S’inspirant de l’approche Fodorienne, ils pensent alors que le système périphérique linguistique fournit au système central une interprétation codique de l’énoncé à partir de laquelle le système central va pouvoir opérer pour livrer une interprétation complète (codique et inférentielle) de l’énoncé.
C’est le module linguistique qui permet la première interprétation d’un énoncé, qui se présente comme une forme logique, constituée par un ensemble de concepts qui correspondent aux composants linguistiques de la phrase.

Ils posent l’hypothèse que l’interprétation des énoncés se fait par des processus inférentiels qui ont pour prémisse le contexte. Le contexte regroupe les informations stockées dans la mémoire à long terme, à savoir les connaissances encyclopédiques (connaissances qu’à un individu sur le monde). Nous avons accès à ces informations grâce à des données venant de la situation ou de l’environnement physique (présentes dans la mémoire à court terme) et à des données provenant de l’interprétation des énoncés précédents (présentes dans la mémoire à moyen terme). Sperber et Wilson parlent d’environnement cognitif de l’individu. Moeschler et Reboul (1998) expliquent que l’environnement cognitif regroupe ce que l’individu sait et ce qu’il peut savoir, l’ensemble des informations auxquelles il peut avoir accès, et celles auxquelles il peut avoir accès à un moment donné.

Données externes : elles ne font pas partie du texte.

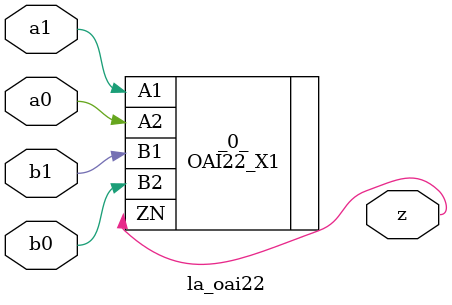
<source format=v>
/* Generated by Yosys 0.37 (git sha1 a5c7f69ed, clang 14.0.0-1ubuntu1.1 -fPIC -Os) */

module la_oai22(a0, a1, b0, b1, z);
  input a0;
  wire a0;
  input a1;
  wire a1;
  input b0;
  wire b0;
  input b1;
  wire b1;
  output z;
  wire z;
  OAI22_X1 _0_ (
    .A1(a1),
    .A2(a0),
    .B1(b1),
    .B2(b0),
    .ZN(z)
  );
endmodule

</source>
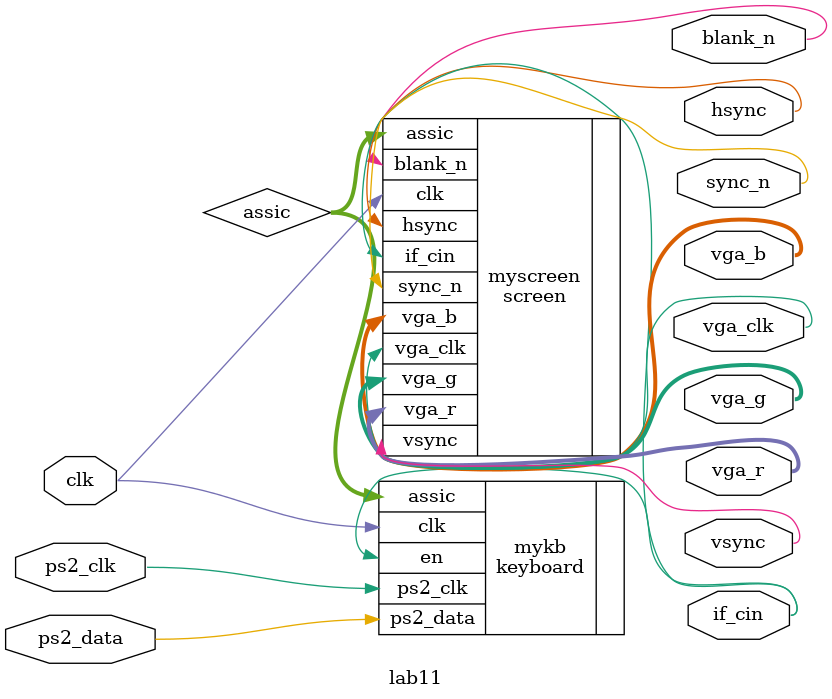
<source format=v>
module lab11(
//clock
output if_cin,
input clk, 
//keyboard
input ps2_clk,
input ps2_data,
//screen
output hsync,
output vsync,
output sync_n,
output blank_n,
output [7:0] vga_r,
output [7:0] vga_g,
output [7:0] vga_b,
output vga_clk
);


wire [7:0]assic;
//wire if_cin;

//get the ready assic code of keyboard input
keyboard mykb(
.clk(clk),
.ps2_clk(ps2_clk),
.ps2_data(ps2_data),
.assic(assic),
.en(if_cin)
);



screen myscreen(
.clk(clk), //时钟
.hsync(hsync),
.vsync(vsync),
.sync_n(sync_n),
.blank_n(blank_n),
.vga_r(vga_r),
.vga_g(vga_g),
.vga_b(vga_b),
.vga_clk(vga_clk),
.assic(assic),
.if_cin(if_cin),
);


endmodule




</source>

Pour Sperber et Wilson, le contexte se construit énoncé après énoncé, faisant ainsi appel à la mémoire à long terme. Le rôle des concepts présents dans la forme logique entrent alors en jeu : l’individu va chercher les adresses de concepts présentes dans sa mémoire à long terme. Ces adresses permettent d’accéder à des informations contenues dans les concepts. Les informations peuvent se présenter sous différentes formes d’entrée : cela peut être une entrée logique (liens entre plusieurs concepts, relations logiques), une entrée encyclopédique (informations en relation avec le concept), ou une entrée lexicale correspondante à la langue naturelle de l’individu.

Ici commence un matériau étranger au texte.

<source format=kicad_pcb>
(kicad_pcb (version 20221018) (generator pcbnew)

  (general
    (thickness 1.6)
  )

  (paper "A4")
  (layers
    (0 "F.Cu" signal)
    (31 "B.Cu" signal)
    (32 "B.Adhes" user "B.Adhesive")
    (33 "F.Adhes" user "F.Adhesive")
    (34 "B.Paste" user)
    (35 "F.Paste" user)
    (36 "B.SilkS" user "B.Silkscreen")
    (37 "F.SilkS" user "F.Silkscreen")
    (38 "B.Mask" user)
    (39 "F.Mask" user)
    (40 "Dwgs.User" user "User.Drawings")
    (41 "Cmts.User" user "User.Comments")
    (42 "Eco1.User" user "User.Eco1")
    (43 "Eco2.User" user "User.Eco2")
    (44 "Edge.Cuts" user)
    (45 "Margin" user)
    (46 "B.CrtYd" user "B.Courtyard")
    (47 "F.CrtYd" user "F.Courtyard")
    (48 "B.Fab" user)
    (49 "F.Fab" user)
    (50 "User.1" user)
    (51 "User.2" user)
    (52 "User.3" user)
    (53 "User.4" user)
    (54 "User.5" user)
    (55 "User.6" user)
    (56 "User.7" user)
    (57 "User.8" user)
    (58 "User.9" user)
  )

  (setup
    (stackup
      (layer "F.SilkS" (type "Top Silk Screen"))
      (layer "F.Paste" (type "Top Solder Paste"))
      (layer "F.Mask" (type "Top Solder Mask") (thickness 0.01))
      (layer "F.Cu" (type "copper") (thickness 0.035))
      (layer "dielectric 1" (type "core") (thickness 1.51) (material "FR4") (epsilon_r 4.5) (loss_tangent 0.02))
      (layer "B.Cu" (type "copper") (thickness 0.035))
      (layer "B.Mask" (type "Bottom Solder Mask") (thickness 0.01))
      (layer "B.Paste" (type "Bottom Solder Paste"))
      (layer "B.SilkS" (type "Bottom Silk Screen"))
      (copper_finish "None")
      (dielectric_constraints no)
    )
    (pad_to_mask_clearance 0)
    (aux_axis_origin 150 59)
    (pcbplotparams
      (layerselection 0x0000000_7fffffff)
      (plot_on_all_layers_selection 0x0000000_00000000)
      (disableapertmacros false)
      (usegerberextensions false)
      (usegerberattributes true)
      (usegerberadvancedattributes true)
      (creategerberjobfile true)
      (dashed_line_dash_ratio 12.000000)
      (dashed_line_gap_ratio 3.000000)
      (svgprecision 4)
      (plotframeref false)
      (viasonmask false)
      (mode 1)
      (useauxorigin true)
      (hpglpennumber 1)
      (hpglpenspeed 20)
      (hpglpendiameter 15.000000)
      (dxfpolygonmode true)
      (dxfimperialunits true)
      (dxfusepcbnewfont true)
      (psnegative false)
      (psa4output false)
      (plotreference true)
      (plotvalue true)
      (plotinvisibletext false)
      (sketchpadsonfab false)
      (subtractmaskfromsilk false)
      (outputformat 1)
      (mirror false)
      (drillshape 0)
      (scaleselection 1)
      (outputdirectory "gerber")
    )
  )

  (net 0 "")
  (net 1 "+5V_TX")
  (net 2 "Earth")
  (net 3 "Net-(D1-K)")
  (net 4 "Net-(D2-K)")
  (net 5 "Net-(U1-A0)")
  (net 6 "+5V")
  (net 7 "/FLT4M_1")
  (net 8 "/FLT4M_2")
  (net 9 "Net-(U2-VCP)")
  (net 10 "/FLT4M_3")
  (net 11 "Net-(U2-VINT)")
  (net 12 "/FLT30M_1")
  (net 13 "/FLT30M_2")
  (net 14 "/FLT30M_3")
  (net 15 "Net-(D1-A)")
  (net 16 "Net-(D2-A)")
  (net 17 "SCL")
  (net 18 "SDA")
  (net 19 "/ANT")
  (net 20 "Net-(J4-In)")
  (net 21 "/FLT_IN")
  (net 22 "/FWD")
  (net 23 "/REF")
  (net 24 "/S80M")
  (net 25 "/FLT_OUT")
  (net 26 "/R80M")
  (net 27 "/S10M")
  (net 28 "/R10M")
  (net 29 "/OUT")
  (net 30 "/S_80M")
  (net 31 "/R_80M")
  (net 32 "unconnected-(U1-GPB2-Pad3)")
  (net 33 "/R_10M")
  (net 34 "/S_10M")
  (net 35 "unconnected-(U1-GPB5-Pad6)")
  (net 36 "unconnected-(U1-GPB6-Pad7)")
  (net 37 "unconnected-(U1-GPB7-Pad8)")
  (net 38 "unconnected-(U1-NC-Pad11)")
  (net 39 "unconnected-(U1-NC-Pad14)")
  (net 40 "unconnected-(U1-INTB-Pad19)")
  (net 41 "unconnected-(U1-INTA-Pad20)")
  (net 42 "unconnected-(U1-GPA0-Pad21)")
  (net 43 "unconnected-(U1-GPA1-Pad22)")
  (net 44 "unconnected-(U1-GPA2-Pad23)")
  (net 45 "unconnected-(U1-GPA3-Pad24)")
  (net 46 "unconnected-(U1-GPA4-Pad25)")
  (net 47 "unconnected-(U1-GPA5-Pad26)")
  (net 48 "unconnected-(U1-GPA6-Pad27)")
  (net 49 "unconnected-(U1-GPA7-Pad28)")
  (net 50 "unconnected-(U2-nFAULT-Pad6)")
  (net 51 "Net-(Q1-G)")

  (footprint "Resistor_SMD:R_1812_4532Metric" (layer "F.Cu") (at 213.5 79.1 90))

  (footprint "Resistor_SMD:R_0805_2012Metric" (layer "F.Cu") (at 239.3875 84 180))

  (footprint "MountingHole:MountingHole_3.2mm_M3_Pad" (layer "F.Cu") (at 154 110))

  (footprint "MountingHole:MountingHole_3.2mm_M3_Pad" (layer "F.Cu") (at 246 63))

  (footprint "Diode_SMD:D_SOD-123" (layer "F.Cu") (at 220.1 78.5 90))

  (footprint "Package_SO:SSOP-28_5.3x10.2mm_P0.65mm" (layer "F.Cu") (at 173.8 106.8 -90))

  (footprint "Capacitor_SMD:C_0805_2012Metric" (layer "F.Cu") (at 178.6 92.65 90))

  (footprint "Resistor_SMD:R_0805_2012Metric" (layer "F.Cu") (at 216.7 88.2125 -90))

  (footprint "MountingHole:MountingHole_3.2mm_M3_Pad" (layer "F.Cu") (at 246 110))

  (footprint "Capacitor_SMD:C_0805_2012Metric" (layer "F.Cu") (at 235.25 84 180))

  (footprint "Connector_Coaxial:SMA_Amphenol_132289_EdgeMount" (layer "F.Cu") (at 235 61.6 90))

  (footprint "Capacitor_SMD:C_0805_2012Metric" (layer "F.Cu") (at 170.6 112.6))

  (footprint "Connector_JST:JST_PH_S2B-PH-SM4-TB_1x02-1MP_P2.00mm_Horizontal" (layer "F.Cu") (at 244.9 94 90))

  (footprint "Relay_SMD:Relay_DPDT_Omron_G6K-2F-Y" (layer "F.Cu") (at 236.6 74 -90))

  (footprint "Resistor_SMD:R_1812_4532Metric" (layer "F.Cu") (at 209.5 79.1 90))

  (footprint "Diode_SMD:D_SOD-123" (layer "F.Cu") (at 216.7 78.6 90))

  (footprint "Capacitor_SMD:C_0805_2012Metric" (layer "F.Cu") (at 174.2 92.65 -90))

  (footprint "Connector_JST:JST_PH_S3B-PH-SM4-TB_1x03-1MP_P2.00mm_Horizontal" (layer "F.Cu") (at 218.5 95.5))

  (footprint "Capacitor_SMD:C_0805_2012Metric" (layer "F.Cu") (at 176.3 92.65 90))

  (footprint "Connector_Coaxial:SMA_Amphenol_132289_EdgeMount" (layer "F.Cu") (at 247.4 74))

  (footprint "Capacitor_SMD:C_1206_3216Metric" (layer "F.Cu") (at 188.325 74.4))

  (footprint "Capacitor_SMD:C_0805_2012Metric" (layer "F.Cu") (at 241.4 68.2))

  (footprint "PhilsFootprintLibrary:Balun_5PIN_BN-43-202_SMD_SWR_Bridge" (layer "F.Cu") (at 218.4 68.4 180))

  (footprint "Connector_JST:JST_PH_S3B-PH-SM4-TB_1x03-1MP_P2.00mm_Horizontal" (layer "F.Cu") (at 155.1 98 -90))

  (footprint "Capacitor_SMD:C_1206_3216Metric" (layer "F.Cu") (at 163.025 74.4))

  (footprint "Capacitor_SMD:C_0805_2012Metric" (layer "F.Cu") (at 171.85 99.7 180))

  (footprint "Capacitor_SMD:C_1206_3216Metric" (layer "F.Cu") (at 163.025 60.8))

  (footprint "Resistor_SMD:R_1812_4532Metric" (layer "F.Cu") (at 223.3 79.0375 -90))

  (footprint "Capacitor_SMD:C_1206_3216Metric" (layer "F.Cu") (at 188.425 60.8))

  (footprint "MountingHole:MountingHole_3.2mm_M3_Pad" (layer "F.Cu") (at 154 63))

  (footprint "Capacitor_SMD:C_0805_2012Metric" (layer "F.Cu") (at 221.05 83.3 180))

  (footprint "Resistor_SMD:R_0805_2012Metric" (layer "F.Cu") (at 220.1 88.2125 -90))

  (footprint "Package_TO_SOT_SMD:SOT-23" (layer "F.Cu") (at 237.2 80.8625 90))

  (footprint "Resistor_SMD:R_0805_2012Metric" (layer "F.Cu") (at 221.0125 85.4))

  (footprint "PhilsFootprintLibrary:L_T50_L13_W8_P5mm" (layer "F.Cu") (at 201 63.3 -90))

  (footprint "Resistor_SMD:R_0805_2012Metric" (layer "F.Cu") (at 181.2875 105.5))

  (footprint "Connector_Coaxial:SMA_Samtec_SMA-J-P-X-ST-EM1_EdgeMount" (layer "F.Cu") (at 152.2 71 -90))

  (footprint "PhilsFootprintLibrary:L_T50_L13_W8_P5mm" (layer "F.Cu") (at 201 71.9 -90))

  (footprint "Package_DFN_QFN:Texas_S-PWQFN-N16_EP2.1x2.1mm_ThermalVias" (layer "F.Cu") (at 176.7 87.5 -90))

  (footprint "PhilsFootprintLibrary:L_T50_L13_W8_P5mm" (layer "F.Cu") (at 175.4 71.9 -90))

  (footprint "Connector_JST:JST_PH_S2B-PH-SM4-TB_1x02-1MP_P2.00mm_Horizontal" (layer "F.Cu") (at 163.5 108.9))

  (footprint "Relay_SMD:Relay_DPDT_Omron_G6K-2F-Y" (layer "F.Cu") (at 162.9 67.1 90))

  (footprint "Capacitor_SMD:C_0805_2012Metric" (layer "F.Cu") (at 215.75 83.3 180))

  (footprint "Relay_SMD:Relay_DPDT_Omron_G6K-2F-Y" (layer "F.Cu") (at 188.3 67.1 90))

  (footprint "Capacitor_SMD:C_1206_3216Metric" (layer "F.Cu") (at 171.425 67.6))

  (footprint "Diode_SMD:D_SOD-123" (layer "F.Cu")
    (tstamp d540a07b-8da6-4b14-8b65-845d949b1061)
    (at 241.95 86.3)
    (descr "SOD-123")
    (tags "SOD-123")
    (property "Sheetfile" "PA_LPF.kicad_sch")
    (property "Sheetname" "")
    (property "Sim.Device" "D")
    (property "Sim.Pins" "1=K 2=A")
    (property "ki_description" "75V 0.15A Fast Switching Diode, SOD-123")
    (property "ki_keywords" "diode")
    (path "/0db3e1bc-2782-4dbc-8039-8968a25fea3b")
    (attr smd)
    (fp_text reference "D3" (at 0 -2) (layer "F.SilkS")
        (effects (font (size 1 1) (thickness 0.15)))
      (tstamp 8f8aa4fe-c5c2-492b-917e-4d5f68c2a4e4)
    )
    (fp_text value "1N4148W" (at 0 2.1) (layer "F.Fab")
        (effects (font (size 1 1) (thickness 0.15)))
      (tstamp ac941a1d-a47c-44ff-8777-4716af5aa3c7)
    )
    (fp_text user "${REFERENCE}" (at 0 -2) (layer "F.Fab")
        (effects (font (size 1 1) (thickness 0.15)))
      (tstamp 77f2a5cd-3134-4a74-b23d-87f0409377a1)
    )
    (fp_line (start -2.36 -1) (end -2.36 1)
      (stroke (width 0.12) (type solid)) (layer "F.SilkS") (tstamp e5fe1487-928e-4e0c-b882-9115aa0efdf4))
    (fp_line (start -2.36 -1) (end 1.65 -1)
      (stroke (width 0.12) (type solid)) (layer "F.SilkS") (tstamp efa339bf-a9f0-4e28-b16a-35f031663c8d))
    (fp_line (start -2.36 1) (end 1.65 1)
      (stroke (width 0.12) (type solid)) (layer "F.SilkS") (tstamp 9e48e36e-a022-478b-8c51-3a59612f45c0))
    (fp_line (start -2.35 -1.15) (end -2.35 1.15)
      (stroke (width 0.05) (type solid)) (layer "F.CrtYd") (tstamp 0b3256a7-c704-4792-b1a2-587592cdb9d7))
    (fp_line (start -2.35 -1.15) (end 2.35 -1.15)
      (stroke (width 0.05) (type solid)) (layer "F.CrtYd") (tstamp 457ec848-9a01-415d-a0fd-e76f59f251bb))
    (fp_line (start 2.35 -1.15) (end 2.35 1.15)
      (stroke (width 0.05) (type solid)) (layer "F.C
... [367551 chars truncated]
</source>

Moeschler et Reboul (1998) expliquent que pour constituer un contexte, le système central accède aux données du concept (données stockées dans la mémoire à long terme). Par la suite, le concept cherche des informations venant de l’entrée encyclopédique, puis il applique les processus inférentiels nécessaires pour arriver à une ou plusieurs conclusions qui viennent compléter l’interprétation de l’énoncé.